= Bradford Louryk =

American stage actor (born 20th century)

Bradford Louryk (born 20th century) is an American stage actor.

He is known for his solo performance work, which often incorporates gender reversal. He is also known for his unique taste in fashion.

== Early life and education==
Louryk was born in Scranton, Pennsylvania, and educated at Vassar College in Poughkeepsie, New York.

== Praise ==
Beginning in July 2005, Louryk garnered critical acclaim (including a half-page profile in The New York Times) for the Off-Broadway play Christine Jorgensen Reveals, a recreation of a 1958 long-form recorded interview with Christine Jorgensen (one of the first American recipients of gender reassignment surgery), in which two performers lip-synch to the actual recording.
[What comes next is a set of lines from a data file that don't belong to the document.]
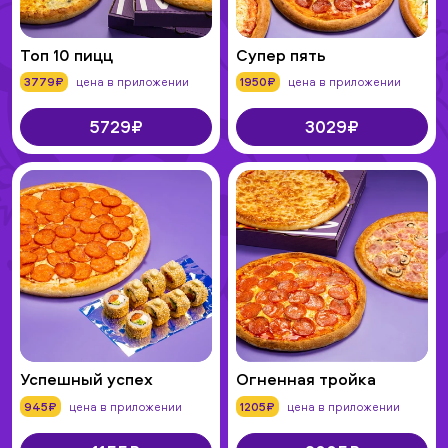
Топ 10 пицц
Супер пять
3779₽
цена в приложении
1950₽
цена в приложении
5729₽
3029₽
Успешный успех
Огненная тройка
945₽
цена в приложении
1205₽
цена в приложении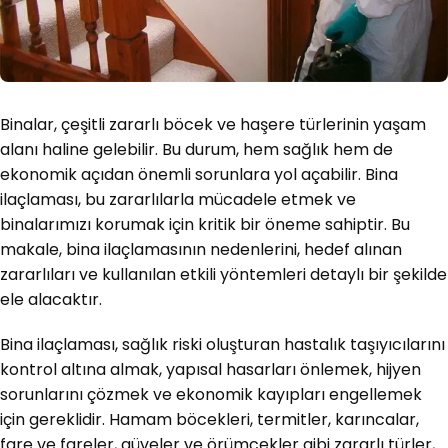
Binalar, çeşitli zararlı böcek ve haşere türlerinin yaşam
alanı haline gelebilir. Bu durum, hem sağlık hem de
ekonomik açıdan önemli sorunlara yol açabilir. Bina
ilaçlaması, bu zararlılarla mücadele etmek ve
binalarımızı korumak için kritik bir öneme sahiptir. Bu
makale, bina ilaçlamasının nedenlerini, hedef alınan
zararlıları ve kullanılan etkili yöntemleri detaylı bir şekilde
ele alacaktır.
Bina ilaçlaması, sağlık riski oluşturan hastalık taşıyıcılarını
kontrol altına almak, yapısal hasarları önlemek, hijyen
sorunlarını çözmek ve ekonomik kayıpları engellemek
için gereklidir. Hamam böcekleri, termitler, karıncalar,
fare ve fareler, güveler ve örümcekler gibi zararlı türler,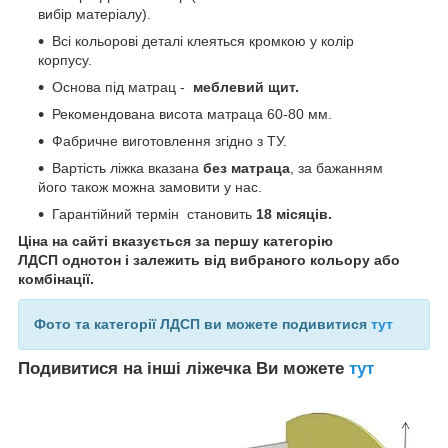
вибір матеріалу).
Всі кольорові деталі клеяться кромкою у колір
корпусу.
Основа під матрац -
меблевий щит.
Рекомендована висота матраца 60-80 мм.
Фабричне виготовлення згідно з ТУ.
Вартість ліжка вказана
без матраца
, за бажанням
його також можна замовити у нас.
Гарантійний термін становить
18 місяців.
Ціна на сайті вказується за першу категорію
ЛДСП однотон і залежить від вибраного кольору або
комбінації.
Фото та категорії ЛДСП ви можете подивитися
тут
Подивитися на інші ліжечка Ви можете
тут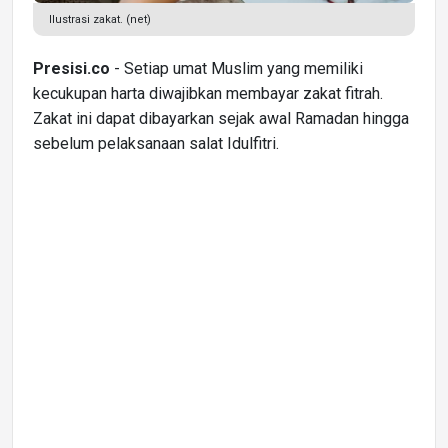
Ilustrasi zakat. (net)
Presisi.co
- Setiap umat Muslim yang memiliki
kecukupan harta diwajibkan membayar zakat fitrah.
Zakat ini dapat dibayarkan sejak awal Ramadan hingga
sebelum pelaksanaan salat Idulfitri.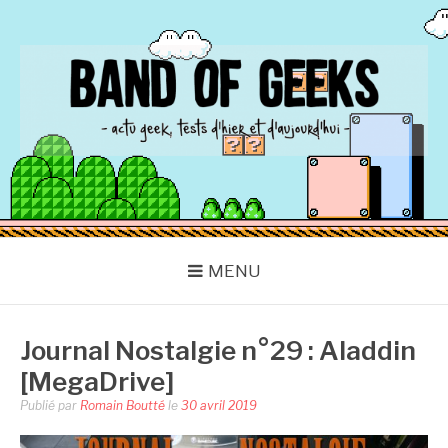
Aller
au
contenu
BAND OF GEEKS
Actu Geek d'hier et d'aujourd'hui
MENU
Journal Nostalgie n°29 : Aladdin
[MegaDrive]
Publié par
Romain Boutté
le
30 avril 2019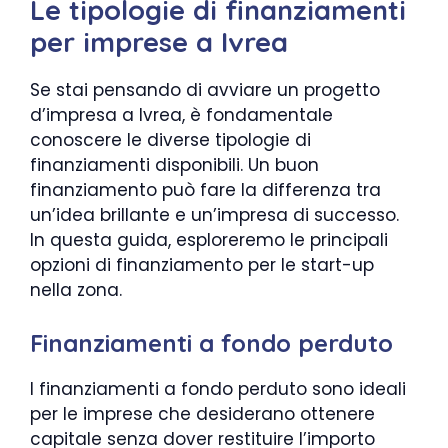
Le tipologie di finanziamenti
per imprese a Ivrea
Se stai pensando di avviare un progetto
d’impresa a Ivrea, è fondamentale
conoscere le diverse tipologie di
finanziamenti disponibili. Un buon
finanziamento può fare la differenza tra
un’idea brillante e un’impresa di successo.
In questa guida, esploreremo le principali
opzioni di finanziamento per le start-up
nella zona.
Finanziamenti a fondo perduto
I finanziamenti a fondo perduto sono ideali
per le imprese che desiderano ottenere
capitale senza dover restituire l’importo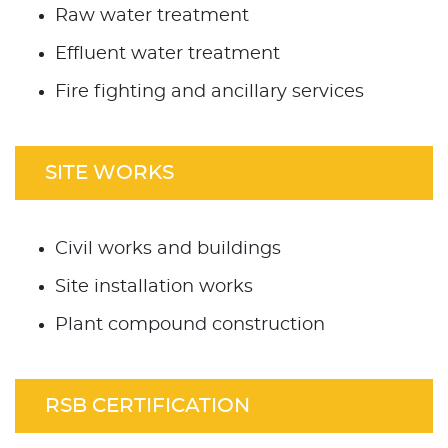
Raw water treatment
Effluent water treatment
Fire fighting and ancillary services
SITE WORKS
Civil works and buildings
Site installation works
Plant compound construction
RSB CERTIFICATION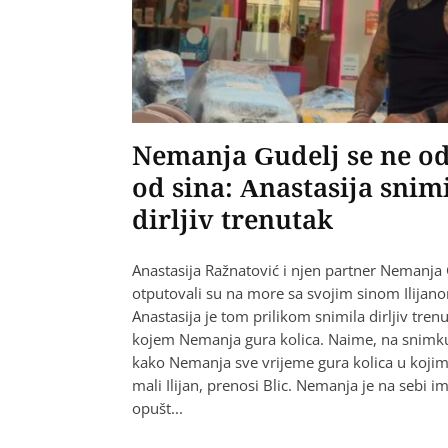
Nemanja Gudelj se ne o
od sina: Anastasija snim
dirljiv trenutak
Anastasija Ražnatović i njen partner Nemanja
otputovali su na more sa svojim sinom Ilijan
Anastasija je tom prilikom snimila dirljiv tren
kojem Nemanja gura kolica. Naime, na snimku
kako Nemanja sve vrijeme gura kolica u koji
mali Ilijan, prenosi Blic. Nemanja je na sebi i
opušt...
Following its New York City premiere, Christine Jorgensen Reveals played in Edinburgh, Scotland, at the Edinburgh Festival Fringe; in Boston, Massachusetts, at the Boston Center for the Arts; and in Dublin, Ireland, at The Project Arts Centre.

In 2006, Christine Jorgensen Reveals was nominated for and awarded the Drama Desk Award for Unique Theatrical Experience. The production also received a GLAAD Media Award nomination for Best Off-Broadway Play in America, in addition to awards and nominations in Dublin and Boston.

Louryk has historically received praise for his portrayals of male characters.